Threshold = .24 // use experimentation to determine this value
if pixel(x,y) < (MaxActualValue - MinActualValue)*Threshold + MinActualValue then
pixel(x,y) = black
else
pixel(x,y) = white

// Scan through each row in the image and calculate the mean x for all black pixels. Add all the
// midpoints to a collection for later use. Caution: be careful not to divide by zero in your actual
// code. This will happen if there are not black dots found on a row.

for y = MinY to MaxY
BlackCount = 0
BlackSum = 0
for x = MinX to MaxX
if pixel(x,y) = Black then
increment BlackCount by 1
increment BlackSum by x
end if
next x
LineCenterX = BlackSum / BlackCount
next y

// Calculate the slope of the line. When implementing this algorithm in actual code, the numerator
// can be multiplied by a handy number (like 100 or 256) and factored out later when the points
// are calculated. The accuracy will be good enough for our purposes and real numbers will be
// avoided.
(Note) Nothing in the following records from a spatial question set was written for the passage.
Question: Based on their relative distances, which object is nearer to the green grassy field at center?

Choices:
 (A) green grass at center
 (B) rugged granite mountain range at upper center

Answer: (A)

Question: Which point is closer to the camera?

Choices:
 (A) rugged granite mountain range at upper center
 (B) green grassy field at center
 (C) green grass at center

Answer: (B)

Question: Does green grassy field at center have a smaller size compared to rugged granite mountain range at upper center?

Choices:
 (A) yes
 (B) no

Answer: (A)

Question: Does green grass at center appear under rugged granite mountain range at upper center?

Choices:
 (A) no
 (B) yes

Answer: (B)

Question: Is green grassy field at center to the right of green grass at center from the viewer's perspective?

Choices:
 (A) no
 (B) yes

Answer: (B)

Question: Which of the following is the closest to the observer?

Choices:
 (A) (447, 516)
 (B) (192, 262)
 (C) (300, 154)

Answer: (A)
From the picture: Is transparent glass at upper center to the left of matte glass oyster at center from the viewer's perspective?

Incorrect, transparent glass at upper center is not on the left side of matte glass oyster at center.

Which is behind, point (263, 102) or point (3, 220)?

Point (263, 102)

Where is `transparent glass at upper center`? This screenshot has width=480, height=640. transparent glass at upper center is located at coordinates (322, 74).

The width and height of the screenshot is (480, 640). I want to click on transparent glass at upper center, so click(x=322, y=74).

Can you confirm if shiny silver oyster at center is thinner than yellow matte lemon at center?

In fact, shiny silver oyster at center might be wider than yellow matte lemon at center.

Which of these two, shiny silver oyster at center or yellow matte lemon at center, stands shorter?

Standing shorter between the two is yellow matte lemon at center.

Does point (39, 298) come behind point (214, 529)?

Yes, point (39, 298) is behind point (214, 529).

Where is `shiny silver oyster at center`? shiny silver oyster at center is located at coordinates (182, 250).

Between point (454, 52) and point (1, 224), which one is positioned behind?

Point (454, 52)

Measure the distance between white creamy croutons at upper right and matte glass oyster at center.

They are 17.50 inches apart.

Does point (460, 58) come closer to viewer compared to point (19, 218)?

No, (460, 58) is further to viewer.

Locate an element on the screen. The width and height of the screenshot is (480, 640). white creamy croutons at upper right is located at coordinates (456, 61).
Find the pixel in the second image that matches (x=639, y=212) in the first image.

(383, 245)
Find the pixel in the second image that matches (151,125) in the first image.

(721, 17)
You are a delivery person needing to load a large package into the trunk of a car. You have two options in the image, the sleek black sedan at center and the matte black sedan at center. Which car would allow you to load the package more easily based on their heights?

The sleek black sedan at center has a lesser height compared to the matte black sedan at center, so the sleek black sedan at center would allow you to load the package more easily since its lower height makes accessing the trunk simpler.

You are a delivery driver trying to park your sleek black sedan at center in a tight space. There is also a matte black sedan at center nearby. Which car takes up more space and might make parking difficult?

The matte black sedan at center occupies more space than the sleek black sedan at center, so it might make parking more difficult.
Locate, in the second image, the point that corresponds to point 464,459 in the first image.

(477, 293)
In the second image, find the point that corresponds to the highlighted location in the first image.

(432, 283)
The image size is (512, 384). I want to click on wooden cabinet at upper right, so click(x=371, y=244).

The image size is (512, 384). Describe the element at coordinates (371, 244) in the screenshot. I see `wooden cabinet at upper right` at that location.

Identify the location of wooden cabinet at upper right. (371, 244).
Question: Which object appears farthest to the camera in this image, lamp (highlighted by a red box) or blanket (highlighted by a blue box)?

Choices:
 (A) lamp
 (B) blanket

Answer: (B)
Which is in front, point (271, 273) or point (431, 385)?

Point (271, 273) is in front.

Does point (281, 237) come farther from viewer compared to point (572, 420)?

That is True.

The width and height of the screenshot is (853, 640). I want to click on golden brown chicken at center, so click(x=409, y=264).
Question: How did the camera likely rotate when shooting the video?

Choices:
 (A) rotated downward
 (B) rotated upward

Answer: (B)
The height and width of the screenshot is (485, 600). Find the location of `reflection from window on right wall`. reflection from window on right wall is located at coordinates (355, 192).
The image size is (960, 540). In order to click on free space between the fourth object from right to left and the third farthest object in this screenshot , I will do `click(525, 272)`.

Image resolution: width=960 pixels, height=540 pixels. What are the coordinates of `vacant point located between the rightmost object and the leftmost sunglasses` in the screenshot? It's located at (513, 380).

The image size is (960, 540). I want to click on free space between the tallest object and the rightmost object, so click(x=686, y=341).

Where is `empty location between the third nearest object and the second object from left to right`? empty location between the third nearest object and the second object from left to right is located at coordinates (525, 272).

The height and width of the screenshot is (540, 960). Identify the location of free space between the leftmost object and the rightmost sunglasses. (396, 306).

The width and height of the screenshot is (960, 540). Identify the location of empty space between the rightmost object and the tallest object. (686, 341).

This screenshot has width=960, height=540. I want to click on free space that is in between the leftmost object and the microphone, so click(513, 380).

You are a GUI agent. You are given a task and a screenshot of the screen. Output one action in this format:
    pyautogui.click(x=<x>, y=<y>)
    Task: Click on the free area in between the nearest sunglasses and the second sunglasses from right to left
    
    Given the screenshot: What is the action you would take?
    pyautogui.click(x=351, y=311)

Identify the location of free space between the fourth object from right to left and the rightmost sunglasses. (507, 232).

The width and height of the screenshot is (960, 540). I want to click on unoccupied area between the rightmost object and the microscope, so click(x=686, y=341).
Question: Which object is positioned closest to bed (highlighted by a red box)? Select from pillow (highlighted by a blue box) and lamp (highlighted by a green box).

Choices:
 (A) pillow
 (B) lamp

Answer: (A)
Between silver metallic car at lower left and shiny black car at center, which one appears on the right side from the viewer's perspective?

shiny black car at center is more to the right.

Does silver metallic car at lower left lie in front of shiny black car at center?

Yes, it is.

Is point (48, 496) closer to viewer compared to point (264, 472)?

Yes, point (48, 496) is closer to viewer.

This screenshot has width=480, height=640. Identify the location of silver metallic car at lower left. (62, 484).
Uninitialized variables are assumed to be zero.

for i = 1 to n // n is the number of center points collected
s1 = s1 + x(i)*y(i)
s2 = s2 + x(i)
s3 = s3 + y(i)
s4 = s4 + x(i)*x(i)
next i
SlopeNumerator = n*s1 - s2*s3
SlopeDenominator = n*s4 - s2*s2
if SlopeDenominator is not near 0 then Slope = SlopeNumerator/SlopeDenominator

// In addition to slope, we also need to calculate a y-intercept from our set of points. Although this
// routine could be greatly simplified by selecting just one of our points to calculate the y-intercept,
// like when we calculate slope, we get more reliable results if we use the whole set of points.

for i = 1 to n // n is the number of points collected – watch for 0 in the division!
SumX = SumX + x(i)
SumY = SumY + y(i)
next i
Intercept = SumY/n - Slope*SumX/n

// The following section is intended to be used as a function to return an x value along our line
// given a y value and the slope of the line. Using the top and bottom of the frame for your y
// values will generate images like those in the examples above. In reality, you may wish to
// calculate different points outside the actual frame buffer, like directly below the center of the
// robot.

if Slope is close to 0
x = AverageCenterValueX
else
x = (y - Intercept) / Slope
end if

Summary

You could call this the end of the beginning. We looked at how to process an image of a black line on white paper, captured by a digital camera. We now know the position of the line (left and right) with respect to the camera and we know whether or not the line is tilted to the left or the right. From here we can write a navigation program that can track the line reliably and, more importantly, allow us to move as quickly as possible because we can see if we are getting closer to or farther from the line. There’s no need to waddle back and forth across the line in fear of loosing track of it.

But, there’s more to it than that. Apply the same methods listed here to an image rotated 90 degrees and you can detect horizontal as well as vertical lines. This means you can find intersections before your robot even gets to them! Also, since we can see the end of a line (the first y value found is not in the first row or two of the scanned image) we can turn the robot around and mark a line as a dead end even before we reach the end of it.

I hope you use this information to help build a great Line Maze robot; I don’t want to make everyone else look bad at Robothon next year!